Jens Bullerjahn will im März 2016 mit der Politik Schluss machen - und nur noch Zeit für sich haben.

Von Jens Schmidt 01.10.2015, 01:01

Magdeburg l Wenn SPD-Chefin Katrin Budde ihre Wahlkampfmannschaft aufstellt, ist Bullerjahn nicht mehr dabei. „Plane ohne mich“, hat er ihr schon vor einigen Wochen gesagt. Eigentlich wollte er irgendwann in den nächsten Wochen zu einer Presserunde einladen und es offiziell verkünden. Nun war es doch schon durchgesickert.

Wenn nach der Landtagswahl im Frühjahr eine neue Regierung startet, packt der 53-Jährige im Finanzministerium seine Aktentasche und fährt nach Hause – ins mansfeldische Ahlsdorf.

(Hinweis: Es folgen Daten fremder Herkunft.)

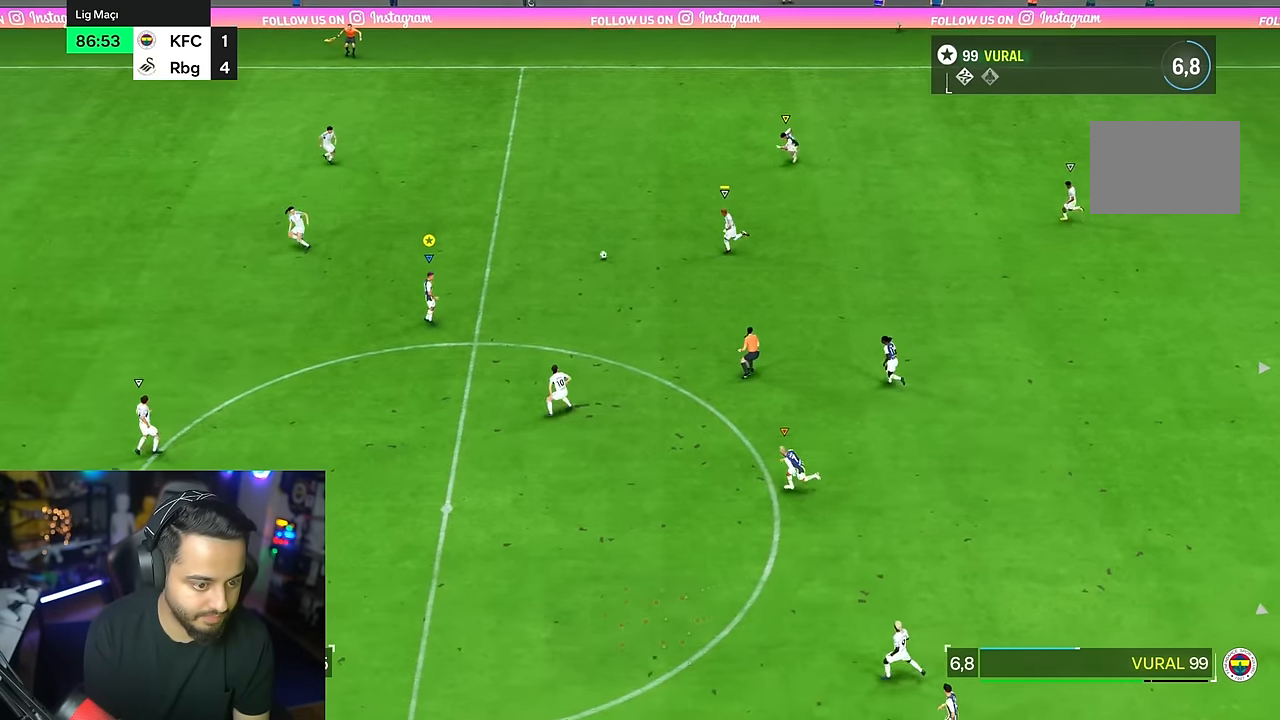
{"dt_ms": 500, "buttons": [], "left_stick": "left", "right_stick": "center", "events": [[133, "left_stick", "center"], [233, "left_stick", "right"], [400, "left_stick", "up"], [467, "left_stick", "left"]]}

Bullerjahn wirkt aufgeräumt, locker – fast ein bisschen erleichtert, wenn er über seinen Rückzug spricht. Auch wenn der Sohn eines Bergmanns nie ein feiner war, aus Eisen war er auch nicht. Als er 2011 das zweite Mal beim Versuch, Ministerpräsident zu werden, scheiterte, dachte er schon kurz ans Aufhören. Die heftigen Auseinandersetzungen mit den Unis – denen er finanziell an den Kragen wollte – der ewige Streit um Theater, Lehrerstellen und zuletzt um die IBG haben Spuren hinterlassen.

Zum umstrittenen Zinserlass für Unternehmen aus dem Firmengeflecht des ehemaligen SPD-Bundestagsabgeordneten Klaas Hübner sagt er: „Ich habe mir nichts vorzuwerfen.“ Aber er weiß auch, dass die Außenwirkung eine andere ist; im Wahlkampf wären Themen wie Steuererlass für einen politischen Freund für die SPD eine schwere Bürde. „Ich stand ja immer in der Schusslinie“, sagt er. „Ich kann viel aushalten. Aber zu behaupten, dass in Summe nicht doch irgendwas hängenbleibt, wäre gelogen.“

Jetzt, beim Flüchtlingsthema, konnte Bullerjahn das machen, was er gerne macht: Unterkünfte organisieren, Druck machen, die Leute auf Trab bringen. Kaum war er aus dem Urlaub zurück, gab es Lösungen. Bullerjahn stand wieder als Macher da.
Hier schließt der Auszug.